Organisation
The KAAK's work in four regions of the world is carried out or supported by more than 20 permanent researchers, infrastructural, technical and administrative staff as well as by additional third-party funded employees. The KAAK offers an extensive research infrastructure with a library, editorial team, archive and guest rooms.
About Us
In its work, the KAAK focuses on regions outside Europe, with a particular focus on Latin America, Africa, Asia and Oceania. Our research covers the entire spectrum of the history of anatomically modern humans from their earliest beginnings in the Middle Palaeolithic (250,000 years before today and earlier) to modern times. We conduct, promote and publish archaeological research in our regional areas. By working in previously rarely studied and extremely diverse regions, we research a wide variety of possible social, cultural and technological developments. However, not only the geographical range of our field work is crucial, but also the general expansion and opening of the perspective of traditional German archaeology. In view of the very different depths of scientific knowledge across large areas, the KAAK is particularly involved in archaeological base research in the various host countries on the one hand and, on the other hand, our researchers work within the DAI on overarching themes that can also have a direct bearing on the present.
How We Are Organised
Our research in four non-European regions of the world (Latin America, Africa, Asia, Oceania) is led by eight scientists who are supported by an extensive research infrastructure. These are supported by eleven additional scientific and technical employees, who primarily cover the areas of surveying and data curation, IT and publications/editorial office, as well as the library, archive and administration. Other scientists are involved in the work of the KAAK through third-party funded projects.

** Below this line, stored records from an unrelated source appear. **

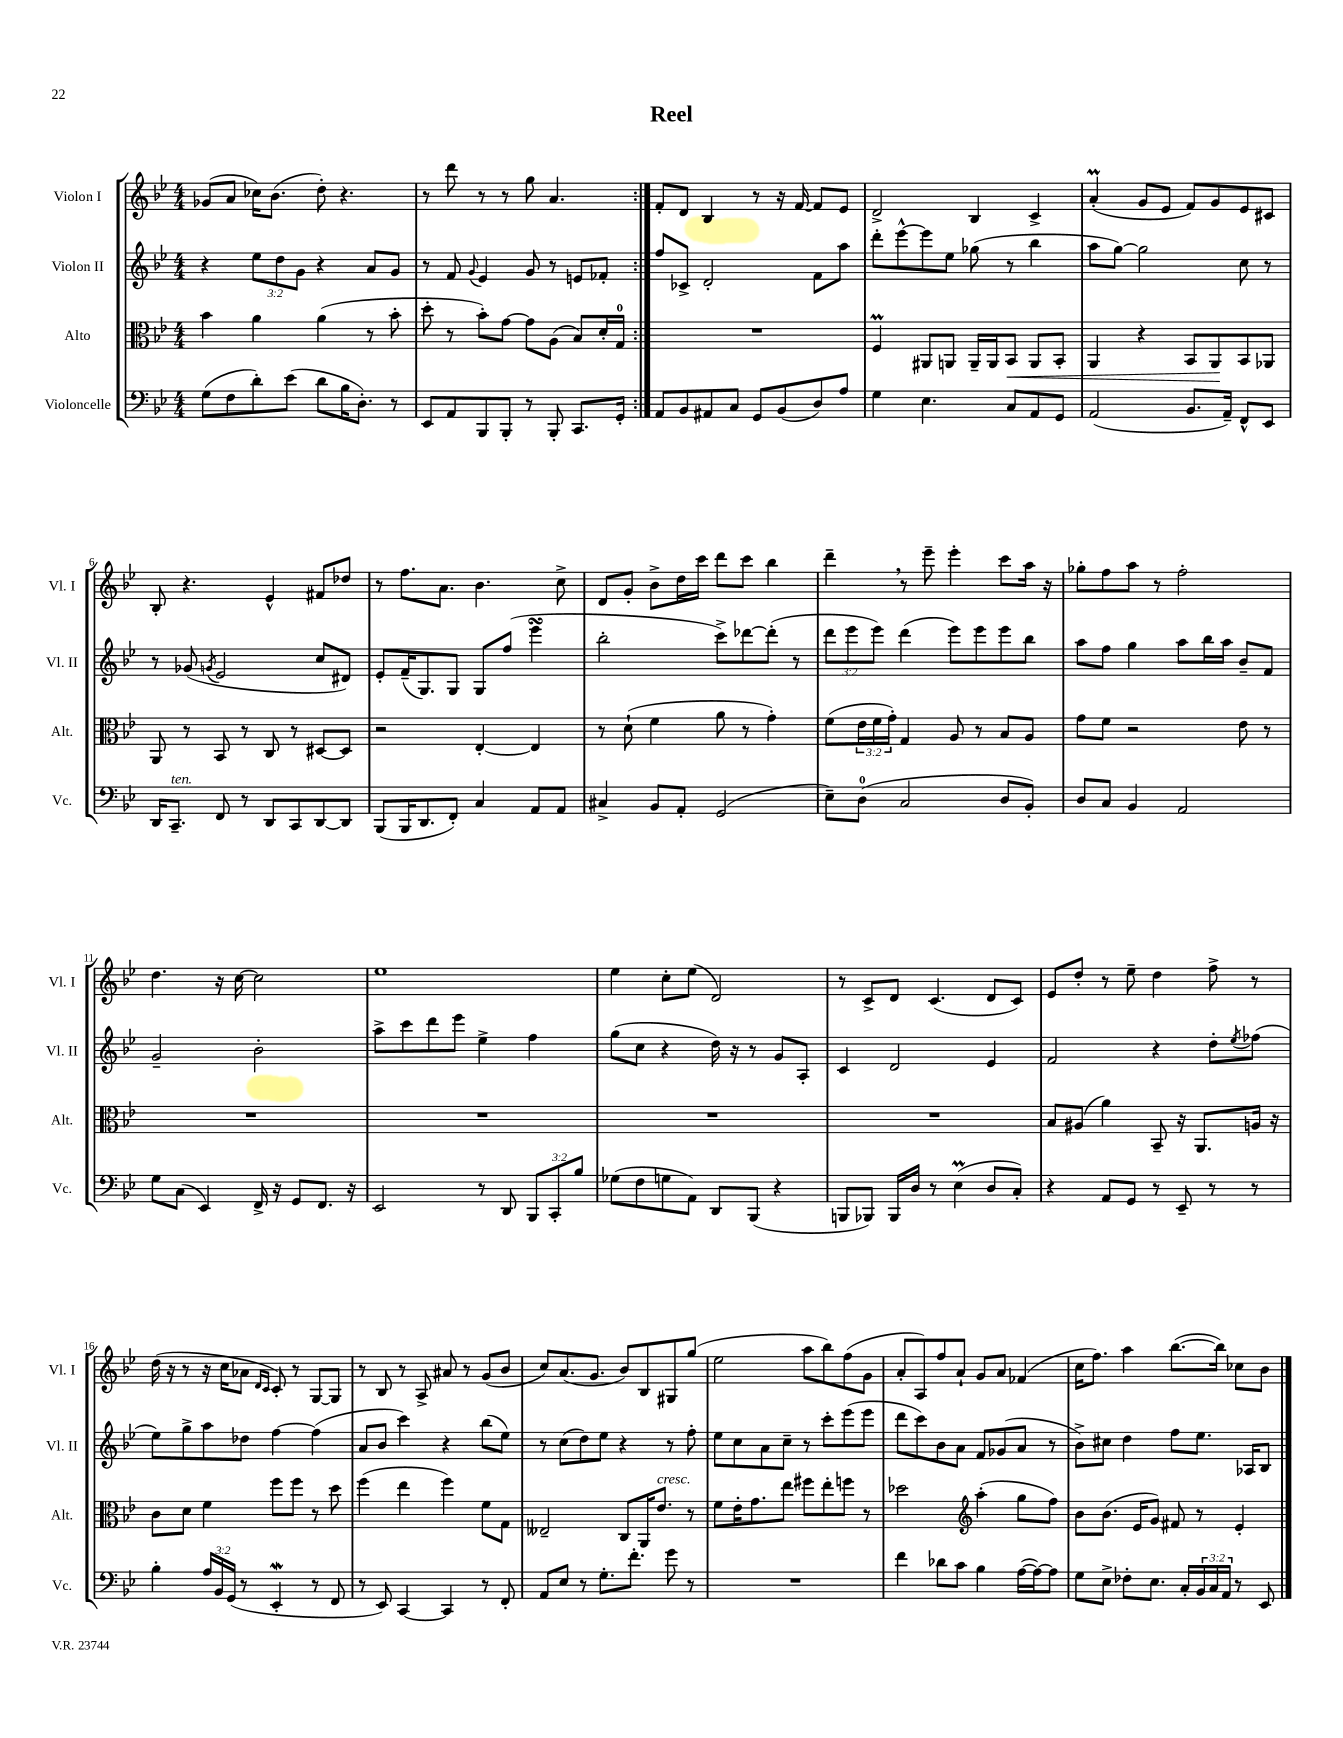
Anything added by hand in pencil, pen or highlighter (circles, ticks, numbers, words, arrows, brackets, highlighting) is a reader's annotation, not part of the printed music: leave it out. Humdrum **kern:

**kern	**kern	**kern	**kern
*staff4	*staff3	*staff2	*staff1
*clefF4	*clefC3	*clefG2	*clefG2
*k[b-e-]	*k[b-e-]	*k[b-e-]	*k[b-e-]
*M4/4	*M4/4	*M4/4	*M4/4
(8G	4b-	4r	(8g-
8F	.	.	8a
8d')	4a	12ee-	16cc-)
.	.	.	(8.b-
.	.	12dd	.
(8e-	.	.	.
.	.	12g	.
8d	(4a	4r	8dd')
16B-	.	.	4.r
8.D')	.	.	.
.	8r	8a	.
8r	8b-'	8g	.
=	=	=	=
8EE-	8dd'	8r	8r
8AA	8r	8f	8ddd
.	.	8qqg	.
8BBB-	8b-')	4e-	8r
8BBB-'	[8g	.	8r
8r	8g]	8g	8gg
8BBB-'	(8A	8r	4.a
8.CC	8B-)	8e	.
.	16d'	8f-'	.
16GG'	16G	.	.
=:|!	=:|!	=:|!	=:|!
8AA	1r	8ff	8f'
8BB-	.	8c-^	8d
8AA#	.	2d'	4B-
8C	.	.	.
8GG	.	.	8r
(8BB-	.	.	16r
.	.	.	[16f
8D)	.	8f	8f]
8A	.	8aa	8e-
=	=	=	=
4G	4F	8ddd'	2d^
.	.	[8eee-^^	.
4.E-	8AA#	8eee-]	.
.	8AA	8ee-	.
.	16AA~	(8gg-	4B-
.	16AA	.	.
8C	8BB-	8r	.
8AA	8AA	4bb-	4c^
8GG	8BB-'	.	.
=	=	=	=
(2AA	4AA	8aa	(4a'
.	.	[8gg)	.
.	4r	2gg]	8g
.	.	.	8e-
8.BB-	8BB-	.	8f)
.	8AA	.	8g
16AA~)	.	.	.
8FF^^	8BB-	8cc	8e-
8EE-	8AA-	8r	8c#
=	=	=	=
16DD	8AA	8r	8B-'
8.CC~	.	.	.
.	8r	(8g-	4.r
.	.	8qg	.
8FF	8BB-	2e-	.
8r	8r	.	.
8DD	8C	.	4e-^^
8CC	8r	.	.
[8DD	[8D#	8cc	8f#
8DD]	8D#]	8d#)	8dd-
=	=	=	=
(8BBB-	2r	8e-'	8r
16BBB-	.	(16f~	8.ff
8.DD	.	8.G)	.
.	.	.	8.a
8FF')	.	8G	.
4C	[4E-'	8G	4.b-
.	.	(8ff	.
8AA	4E-]	4eee-	.
8AA	.	.	8cc^
=	=	=	=
4C#^	8r	2bb-'	8d
.	(8d`	.	8g'
8BB-	4f	.	8b-^
8AA'	.	.	16dd
.	.	.	16ccc
(2GG	8a	8ccc^)	8ddd
.	8r	[8ddd-	8ccc
.	4g')	(8ddd-']	4bb-
.	.	8r	.
=	=	=	=
8E-~)	(8f	12ddd	4ddd~
.	.	12eee-	.
(8D	24e-	.	.
.	24f	12eee-)	.
.	24g')	.	.
2C	4G	(4ddd	8r
.	.	.	8eee-~
.	8A	8eee-)	4eee-'
.	8r	8eee-	.
8D	8B-	8eee-	8ccc
8BB-')	8A	8bb-	16aa
.	.	.	16r
=	=	=	=
8D	8g	8aa	8gg-'
8C	8f	8ff	8ff
4BB-	2r	4gg	8aa
.	.	.	8r
2AA	.	8aa	2ff'
.	.	16bb-	.
.	.	16aa	.
.	8e-	8b-~	.
.	8r	8f	.
=	=	=	=
8G	1r	2g~	4.dd
(8C	.	.	.
4EE-)	.	.	.
.	.	.	16r
.	.	.	[16cc
16FF^	.	2b-'	2cc]
16r	.	.	.
8GG	.	.	.
8.FF	.	.	.
16r	.	.	.
=	=	=	=
2EE-	1r	8aa^	1ee-
.	.	8ccc	.
.	.	8ddd	.
.	.	8eee-	.
8r	.	4ee-^	.
8DD	.	.	.
12BBB-	.	4ff	.
12CC'	.	.	.
12B-	.	.	.
=	=	=	=
(8G-	1r	(8gg	4ee-
8F	.	8cc	.
8G	.	4r	8cc'
8AA)	.	.	(8ee-
8DD	.	16dd)	2d)
.	.	16r	.
(8BBB-	.	8r	.
4r	.	8g	.
.	.	8A'	.
=	=	=	=
8BBB	1r	4c	8r
8BBB-)	.	.	8c^
16BBB-	.	2d	8d
16D	.	.	.
8r	.	.	(4.c
(4E-	.	.	.
8D	.	4e-	8d
8C')	.	.	8c)
=	=	=	=
4r	8B-	2f	8e-
.	(8A#	.	8dd'
8AA	4a)	.	8r
8GG	.	.	8ee-~
8r	8BB-~	4r	4dd
8EE-~	16r	.	.
.	8.AA	.	.
8r	.	8dd'	8ff^
.	.	8qee-	.
8r	16A	(8ff-	8r
.	16r	.	.
=	=	=	=
4B-'	8c	8ee-)	(16dd
.	.	.	16r
.	8d	8gg^	8r
24A	4f	8aa	16r
24BB-	.	.	.
.	.	.	16cc
(24GG	.	.	.
8r	.	8dd-	8a-
.	.	.	16qqd
.	.	.	16qqc
4EE-'	8ff	[4ff	8c')
.	8ff	.	8r
8r	8r	(4ff]	[8G
8FF	8dd	.	8G]
=	=	=	=
8r	(4ff	8a	8r
8EE-)	.	8b-	8B-
[4CC	4ee-	4ccc)	8r
.	.	.	8A^
4CC]	4ff)	4r	8a#
.	.	.	8r
8r	8f	(8bb-	(8g
8FF'	8G	8ee-)	8b-
=	=	=	=
8AA	2E--~	8r	8cc)
8E-	.	(8cc	(8.a
8r	.	8dd)	.
.	.	.	8.g
8.G'	.	8ee-	.
.	8C	4r	8b-)
8.f'	.	.	.
.	16AA	.	8B-
.	8.e-	.	.
8g	.	8r	8G#
8r	8r	8ff'	(8gg
=	=	=	=
1r	8f	8ee-	2ee-
.	16e-'	8cc	.
.	8.g	.	.
.	.	8a	.
.	8ee-	8cc~	.
.	8ff#	8r	8aa
.	8ee-'	8ccc'	8bb-)
.	8ff	(8eee-	(8ff
.	8r	8eee-	8g
=	=	=	=
4f	2dd-	8ddd	8a'
.	.	8ccc)	8A)
8d-	.	8b-	8ff
8c	.	8a	8a`
*	*clefG2	*	*
4B-	(4aa'	8f	8g
.	.	(8g-	8a
([16A	8gg	8a	(4f-
16A_)	.	.	.
8A]	8ff)	8r	.
=	=	=	=
8G	8b-	8b-^)	16cc
.	.	.	8.ff)
8E-^	(8.b-	8cc#	.
8F-'	.	4dd	4aa
.	16e-	.	.
8.E-	8g)	.	.
.	8f#	8ff	([8.bb-
16C'	.	.	.
24BB-	8r	8.ee-	.
24C	.	.	.
.	.	.	16bb-])
24AA	.	.	.
8r	4e-'	.	8cc-
.	.	16A-	.
8EE-	.	8B-	8b-
==	==	==	==
*-	*-	*-	*-
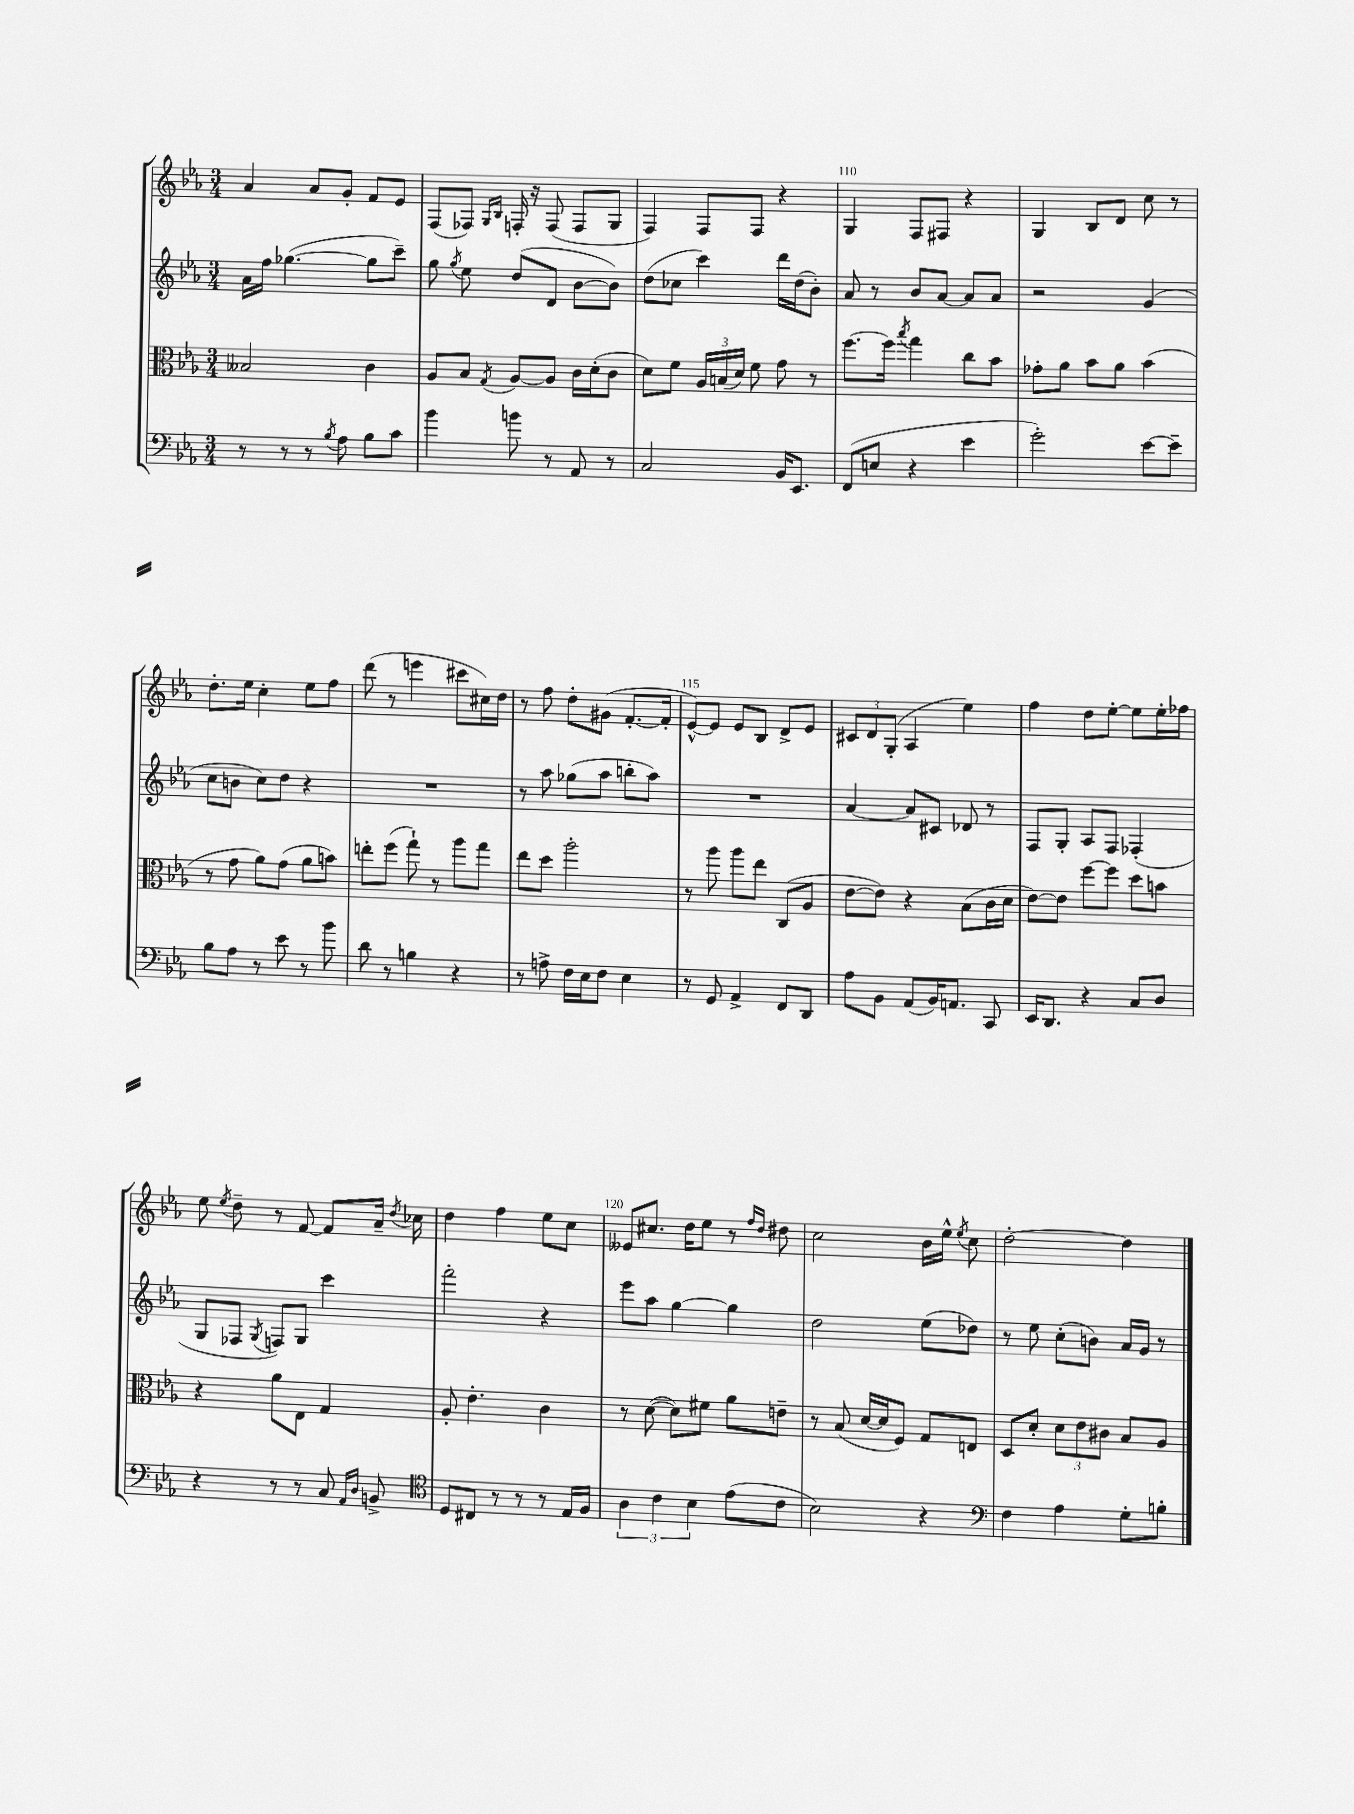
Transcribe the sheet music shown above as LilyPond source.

<<
\new StaffGroup <<
\new Staff = "s0" {
    \clef treble \key ees \major \numericTimeSignature \time 3/4
    \autoBeamOff aes'4 aes'8[ g'8]-. f'8[ ees'8] |
    f8[( fes8]) \grace { g16[ bes16] } f16-. r16 f8( f8[ g8] |
    f4) f8[ f8] r4 |
    g4 f8[ fis8] r4 |
    g4 bes8[ d'8] c''8 r8 |
    d''8.[-. ees''16] c''4-. ees''8[ f''8] |
    d'''8( r8 e'''4 cis'''8[ cis''16) d''16] |
    r8 f''8 d''8[-. gis'8]( f'8.[~-. f'16]-. |
    ees'8[~-^) ees'8] ees'8[ bes8] d'8[-> ees'8] |
    \tuplet 3/2 { cis'8[ d'8 g8]-.( } aes4 ees''4) |
    f''4 d''8[ ees''8]~-. ees''8[ ees''16-. fes''16] |
    ees''8 \acciaccatura { ees''8 } d''8-- r8 f'8~ f'8[ aes'16]-- \acciaccatura { d''8 } ces''16 |
    d''4 f''4 ees''8[ c''8] |
    eeses'8[ cis''8.] d''16[ ees''8] r8 \grace { f''16[ d''16] } dis''8 |
    c''2 bes'16[ ees''16]-^ \acciaccatura { ees''8 } c''8 |
    d''2~-. d''4 \bar "|." |
}
\new Staff = "s1" {
    \clef treble \key ees \major \numericTimeSignature \time 3/4
    \autoBeamOff aes'16[ f''16] ges''4.~( ges''8[ c'''8]--) |
    g''8 \acciaccatura { g''8 } ees''8 d''8[( d'8] bes'8[~ bes'8]) |
    d''8[( ces''8] c'''4) d'''16[ d''16( bes'8]-.) |
    aes'8 r8 bes'8[ aes'8]~ aes'8[ aes'8] |
    r2 g'4( |
    c''8[ b'8] c''8[) d''8] r4 |
    R2. |
    r8 aes''8 ges''8[( aes''8] b''8[-. aes''8]) |
    R2. |
    aes'4~ aes'8[ cis'8] des'8 r8 |
    f8[ g8]-. aes8[ f8] fes4-.( |
    g8[ fes8] \acciaccatura { g8 } f8[) g8] c'''4 |
    f'''2-. r4 |
    ees'''8[ aes''8] g''4~ g''4 |
    d''2 ees''8[( des''8]) |
    r8 ees''8 c''8[-.( b'8]) aes'16[ g'16] r8 \bar "|." |
}
\new Staff = "s2" {
    \clef alto \key ees \major \numericTimeSignature \time 3/4
    \autoBeamOff beses2 c'4 |
    aes8[ bes8] \acciaccatura { g8 } aes8[~ aes8] c'16[ d'16-.( c'8] |
    d'8[) f'8] \tuplet 3/2 { aes16[ b16( d'16]) } f'8 g'8 r8 |
    f''8.[~ f''16] \acciaccatura { bes''8 } g''4 c''8[ bes'8] |
    ges'8[-. aes'8] bes'8[ aes'8] bes'4( |
    r8 g'8 aes'8[) g'8]( aes'8[ b'8]) |
    e''8[-. f''8]( g''8-!) r8 aes''8[ g''8] |
    ees''8[ d''8] aes''2-. |
    r8 aes''8 aes''8[ ees''8] c8[( aes8] |
    ees'8[~ ees'8]) r4 bes8[( c'16 d'16] |
    ees'8[~) ees'8] f''8[~ f''8] d''8[ b'8] |
    r4 aes'8[ ees8] g4 |
    aes8-. ees'4.-. c'4 |
    r8 d'8~( d'8[) fis'8] aes'8[ e'8]-- |
    r8 bes8( d'16[~ d'16 f8]) g8[ e8] |
    d8[ d'8]-. \tuplet 3/2 { d'8[ ees'8 cis'8] } bes8[ aes8] \bar "|." |
}
\new Staff = "s3" {
    \clef bass \key ees \major \numericTimeSignature \time 3/4
    \autoBeamOff r8 r8 r8 \acciaccatura { bes8 } aes8 bes8[ c'8] |
    bes'4 b'8 r8 aes,8 r8 |
    c2 bes,16[ ees,8.] |
    f,8[( e8] r4 ees'4 |
    g'2-.) ees'8[~ ees'8]-- |
    bes8[ aes8] r8 ees'8 r8 bes'8 |
    d'8 r8 b4 r4 |
    r8 a8-> f16[ ees16 f8] ees4 |
    r8 g,8 aes,4-> f,8[ d,8] |
    aes8[ bes,8] aes,8[( bes,16) a,8.] c,8 |
    ees,16[ d,8.] r4 c8[ d8] |
    r4 r8 r8 c8 \grace { aes,16[ d16] } b,8-> |
    \clef tenor d8[ cis8] r8 r8 r8 ees16[ f16] |
    \tuplet 3/2 { aes4 c'4 bes4 } ees'8[( c'8] |
    bes2) r4 |
    \clef bass f4 aes4 g8[-. b8]-. \bar "|." |
}
>>
>>
\layout { \context { \Score currentBarNumber = #107 \override BarNumber.break-visibility = ##(#f #t #t) barNumberVisibility = #(every-nth-bar-number-visible 5) } }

The core of our work unit is an extensive library that brings together collections on the archaeology and older art history of Latin America, Africa and Asia, which are unique in Germany, with a focus on East Asia, South and Central Asia. The KAAK has an extensive archive, which is continuously digitized and made freely accessible to the public. The KAAK also has an in-house editorial team that publishes both a series of monographs (FAAK) and the magazine JoGA.
The KAAK maintains a research office in Ulaanbaatar in Mongolia, which offers living and working opportunities for scientists for longer research stays and also serves as a base station for ongoing DAI research in Mongolia. The purchase of the apartment was possible thanks to generous support from the Theodor Wiegand Gesellschaft e.V.